From my textbook, it said that the limits along the parabolas $$y=x^{2}\text{ and } x=y^{2}$$ also turn out to be 0.
I couldn't figure out why, as if we set $$x=y^{2}$$, for example
then $$\lim_{(x,y) \to (0,0)}\frac{3x^{4}}{x^{2}+(x^{2})^{2}}$$
$$\lim_{(x,y) \to (0,0)}\frac{3x^{4}}{x^{2}+x^{4}}$$ $$\lim_{(x,y) \to (0,0)}\frac{3}{0+1}$$ then the answer is supposed to be $3$? right?
Note that
$$\lim_{x\to \infty}\frac{3x^{4}}{x^{2}+x^{4}}=3$$ but $$\lim_{x\to 0}\frac{3x^{4}}{x^{2}+x^{4}}=\lim_{x\to 0}\frac{3x^{2}}{1+x^{2}}=0.$$
On $y=x^2$ we have $$ \frac{3x^2y}{x^2+y^2}=\frac{3x^4}{x^2+x^4}= \frac{3x^4}{x^2(1+x^2)}=\frac{3x^2}{1+x^2} $$ which has limit $0$ when $x\to0$.
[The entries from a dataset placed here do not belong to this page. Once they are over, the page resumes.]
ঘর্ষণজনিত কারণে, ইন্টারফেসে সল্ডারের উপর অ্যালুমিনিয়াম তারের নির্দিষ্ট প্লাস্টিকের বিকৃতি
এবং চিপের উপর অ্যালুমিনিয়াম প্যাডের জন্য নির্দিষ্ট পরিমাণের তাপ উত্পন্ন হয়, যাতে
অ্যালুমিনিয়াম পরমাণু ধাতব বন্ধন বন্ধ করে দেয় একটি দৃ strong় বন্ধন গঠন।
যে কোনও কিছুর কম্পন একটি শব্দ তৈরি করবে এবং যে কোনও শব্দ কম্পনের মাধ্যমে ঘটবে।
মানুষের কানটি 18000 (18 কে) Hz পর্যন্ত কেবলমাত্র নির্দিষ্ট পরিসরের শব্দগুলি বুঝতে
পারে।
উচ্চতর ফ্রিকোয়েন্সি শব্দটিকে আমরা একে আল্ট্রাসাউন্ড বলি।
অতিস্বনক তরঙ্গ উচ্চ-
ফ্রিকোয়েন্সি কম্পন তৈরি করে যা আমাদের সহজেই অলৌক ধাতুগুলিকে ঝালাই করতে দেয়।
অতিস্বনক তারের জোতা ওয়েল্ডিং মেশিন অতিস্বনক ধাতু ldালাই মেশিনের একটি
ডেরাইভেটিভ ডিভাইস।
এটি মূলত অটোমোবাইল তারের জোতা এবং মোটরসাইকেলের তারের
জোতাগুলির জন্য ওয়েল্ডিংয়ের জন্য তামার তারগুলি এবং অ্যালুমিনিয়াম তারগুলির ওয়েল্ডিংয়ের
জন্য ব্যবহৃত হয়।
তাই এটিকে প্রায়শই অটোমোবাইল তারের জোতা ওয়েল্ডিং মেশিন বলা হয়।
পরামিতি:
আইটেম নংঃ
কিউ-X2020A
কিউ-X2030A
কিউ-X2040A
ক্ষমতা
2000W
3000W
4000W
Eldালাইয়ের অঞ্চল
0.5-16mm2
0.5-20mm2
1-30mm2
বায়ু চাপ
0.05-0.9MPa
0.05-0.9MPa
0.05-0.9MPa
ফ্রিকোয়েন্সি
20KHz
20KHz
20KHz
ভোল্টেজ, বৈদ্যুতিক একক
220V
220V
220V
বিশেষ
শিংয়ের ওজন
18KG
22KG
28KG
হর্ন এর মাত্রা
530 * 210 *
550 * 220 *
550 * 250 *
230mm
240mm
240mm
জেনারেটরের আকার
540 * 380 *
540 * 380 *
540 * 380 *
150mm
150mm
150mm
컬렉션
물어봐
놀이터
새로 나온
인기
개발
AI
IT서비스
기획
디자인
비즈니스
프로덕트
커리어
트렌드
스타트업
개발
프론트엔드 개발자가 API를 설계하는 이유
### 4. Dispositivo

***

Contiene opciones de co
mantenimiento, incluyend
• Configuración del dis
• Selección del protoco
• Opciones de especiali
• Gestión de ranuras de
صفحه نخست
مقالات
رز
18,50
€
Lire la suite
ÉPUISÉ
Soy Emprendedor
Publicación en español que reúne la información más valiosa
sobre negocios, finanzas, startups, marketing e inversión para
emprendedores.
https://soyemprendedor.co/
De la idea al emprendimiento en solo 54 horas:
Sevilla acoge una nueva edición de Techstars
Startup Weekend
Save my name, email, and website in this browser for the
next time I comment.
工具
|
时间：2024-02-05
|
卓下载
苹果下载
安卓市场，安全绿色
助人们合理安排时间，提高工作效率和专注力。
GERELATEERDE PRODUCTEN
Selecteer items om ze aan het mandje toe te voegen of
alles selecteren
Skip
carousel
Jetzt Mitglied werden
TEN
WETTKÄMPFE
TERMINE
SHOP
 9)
On $x=y^2$ we have $$ \frac{3x^2y}{x^2+y^2}=\frac{3y^5}{y^4+y^2}=\frac{3y^5}{y^2(y^2+1)} =\frac{3y^3}{y^2+1} $$ which again has limit $0$ for $y\to0$.
A smaller (in magnitude) denominator means a larger number in magnitude (given numerator are the same).
$$|\frac{3x^2y}{x^2+y^2}| \leq |\frac{3x^2y}{x^2}|=|3y| \to 0$$
Then conclude with squeeze theorem.
Your error is that $\frac{x^2}{x^4}=\frac{1}{x^2} \to \infty$ not zero.
So the denominator goes to infinity and hence your limit goes to $0$ as claimed in the book.